Restrictions on the freedom to dispose of one’s succession by will (reserved portion).

Last update: 10/1/2012

The reserved portion, which limits the testamentary freedom, amounts to half of the legal inheritance share for descendants (see question 3 for information on the legal inheritance share) and, in the absence of descendants, to one third of the legal inheritance share which therefore goes to the ascendants. The surviving spouse receives half of his/her legal inheritance share. There is the possibility to decrease the reserved portion in the absence of family contact.

The beneficiaries of the reserved portion can waive the reserve, before the succession is opened, by a contract (notarial instrument) concluded between the future deceased and the future compulsory heir.

Detailed information

Is there a reserved portion set aside for heirs? What percentage of the estate does this reserved portion represent? What is its legal nature?

The reserved portion to which the children and surviving spouse of the deceased are entitled corresponds to half of their legal portion of inheritance. Parents are only entitled to the reserved portion if the deceased has not left any children (§ 762 ABGB); in this case, it is the equivalent of a third of the legal portion of inheritance. The reserved portion is a debt claim against part of the financial value of the estate.

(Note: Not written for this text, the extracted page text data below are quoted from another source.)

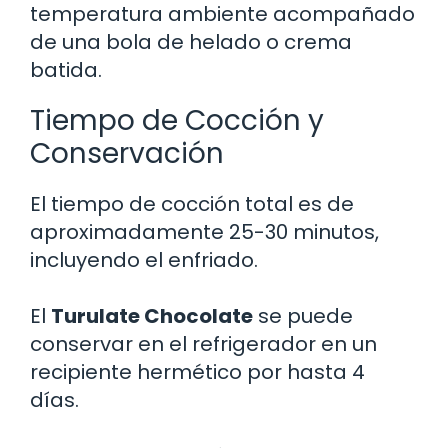
temperatura ambiente acompañado
de una bola de helado o crema
batida.
Tiempo de Cocción y
Conservación
El tiempo de cocción total es de
aproximadamente 25-30 minutos,
incluyendo el enfriado.
El
Turulate Chocolate
se puede
conservar en el refrigerador en un
recipiente hermético por hasta 4
días.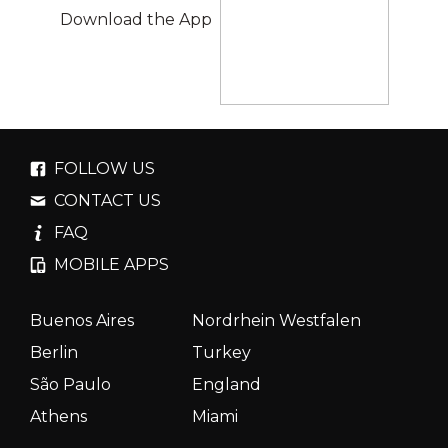
Download the App
FOLLOW US
CONTACT US
FAQ
MOBILE APPS
Buenos Aires
Nordrhein Westfalen
Berlin
Turkey
São Paulo
England
Athens
Miami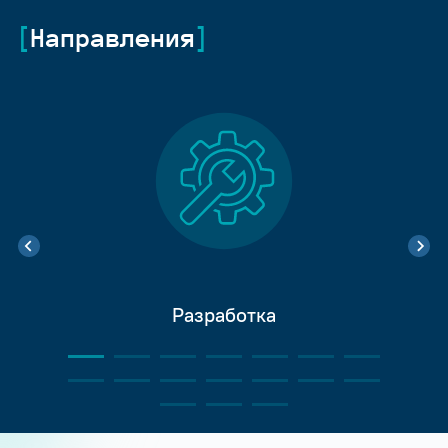
Направления
Разработка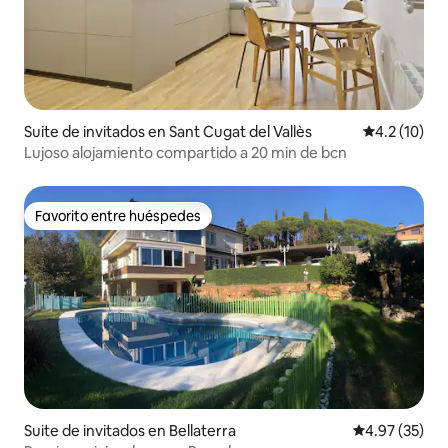
Suite de invitados en Sant Cugat del Vallès
Calificación
4.2 (10)
Lujoso alojamiento compartido a 20 min de bcn
Favorito entre huéspedes
Favorito entre huéspedes
Suite de invitados en Bellaterra
Calificación 
4.97 (35)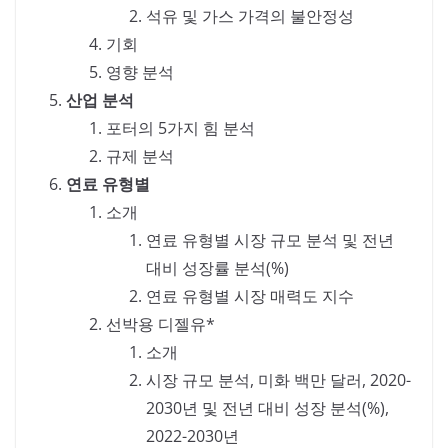
석유 및 가스 가격의 불안정성
기회
영향 분석
산업 분석
포터의 5가지 힘 분석
규제 분석
연료 유형별
소개
연료 유형별 시장 규모 분석 및 전년
대비 성장률 분석(%)
연료 유형별 시장 매력도 지수
선박용 디젤유*
소개
시장 규모 분석, 미화 백만 달러, 2020-
2030년 및 전년 대비 성장 분석(%),
2022-2030년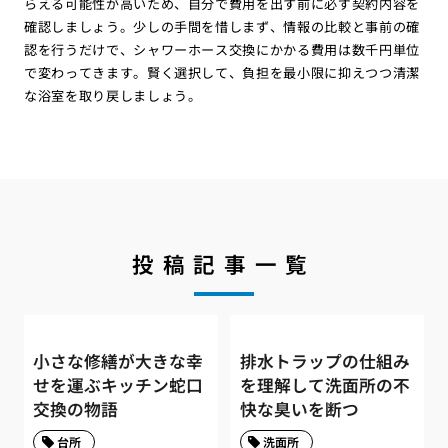
らえる可能性が高いため、自分で費用を出す前に必ず契約内容を
確認しましょう。少しの手間を惜しまず、情報の比較と事前の確
認を行うだけで、シャワーホース交換にかかる費用は数千円単位
で変わってきます。賢く選択して、負担を最小限に抑えつつ清潔
な浴室を取り戻しましょう。
投稿記事一覧
小さな修繕が大きな幸
排水トラップの仕組み
せを運ぶキッチン蛇口
を理解して洗面所の不
交換の物語
快な臭いを断つ
台所
洗面所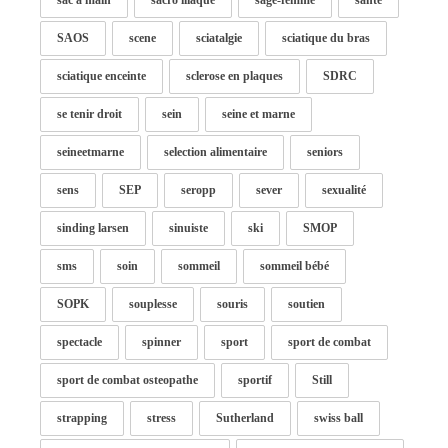
sac à main
sacro iliaque
sage-femme
santé
SAOS
scene
sciatalgie
sciatique du bras
sciatique enceinte
sclerose en plaques
SDRC
se tenir droit
sein
seine et marne
seineetmarne
selection alimentaire
seniors
sens
SEP
seropp
sever
sexualité
sinding larsen
sinuiste
ski
SMOP
sms
soin
sommeil
sommeil bébé
SOPK
souplesse
souris
soutien
spectacle
spinner
sport
sport de combat
sport de combat osteopathe
sportif
Still
strapping
stress
Sutherland
swiss ball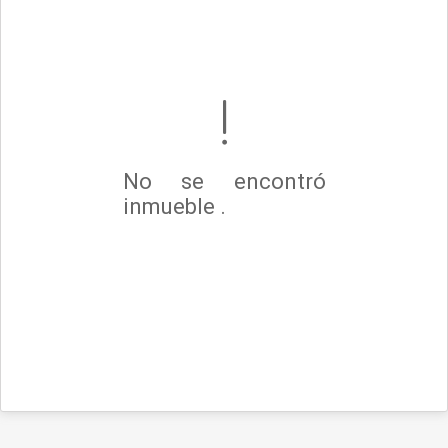
No se encontró
inmueble .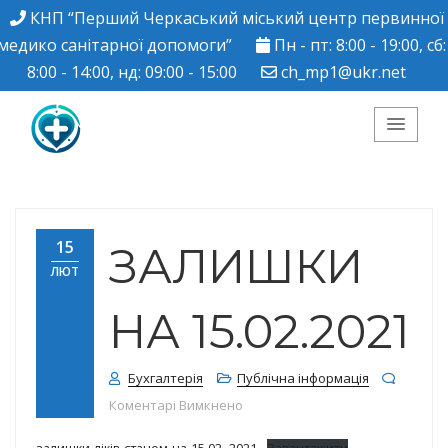
КНП “Перший Черкаський міський центр первинної
медико санітарної допомоги”
Пн - пт: 8:00 - 19:00, сб:
8:00 - 14:00, нд: 09:00 - 15:00
ch_mp1@ukr.net
КНП "Перший
Черкаський міський
15
ЗАЛИШКИ
ЛЮТ
центр ПМСД"
НА 15.02.2021
Бухгалтерія
Публічна інформація
до Залишки на 15.02.2021
Коментарі Вимкнено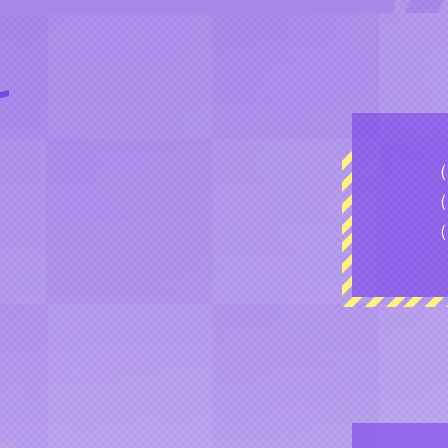
（
（
（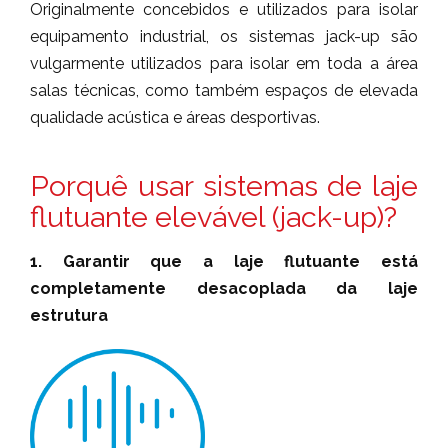
Originalmente concebidos e utilizados para isolar
equipamento industrial, os sistemas jack-up são
vulgarmente utilizados para isolar em toda a área
salas técnicas, como também espaços de elevada
qualidade acústica e áreas desportivas.
Porquê usar sistemas de laje
flutuante elevável (jack-up)?
1. Garantir que a laje flutuante está
completamente desacoplada da laje
estrutura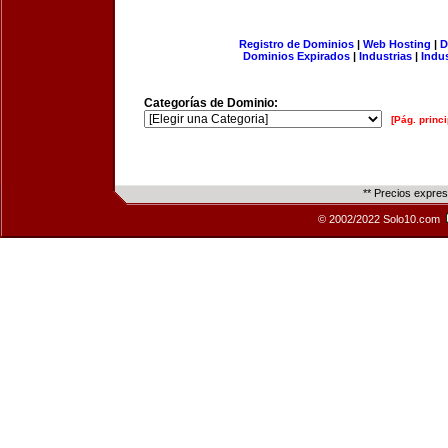
Registro de Dominios
|
Web Hosting
|
D
Dominios Expirados
|
Industrias
|
Indu
Categorías de Dominio:
[Pág. princi
** Precios expre
© 2002/2022 Solo10.com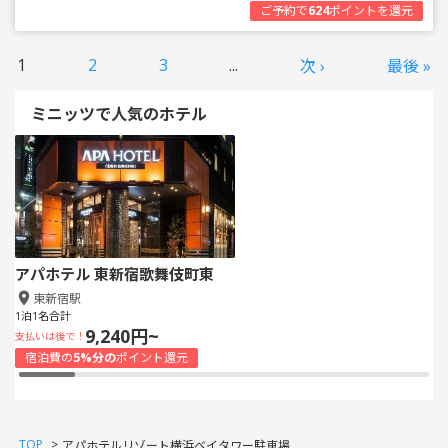
ご予約で
624
ポイントを還元
1
2
3
...
次 ›
最後 »
ミニッツで人気のホテル
アパホテル 東新宿歌舞伎町東
東新宿駅
1泊1名合計
9,240円~
支払いは後で！
宿泊費の
5%分の
ポイント還元
TOP
>
アパホテルリゾート横浜ベイタワー駐車場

What is the procedure to be followed to assert a right to the reserved portion? What are the time limits?

Heirs must assert their right to the reserved portion before a court within three years (§ 1487 ABGB). This period of prescription runs from the time the party entitled to inherit could have asserted his/her right.

Is it possible to renounce the reserved portion?

Any forced heir can renounce during his/her life his/her rights in this regard, by way of a notarial deed (Notariatsakt) or by filing a declaration before a court (551 ABGB).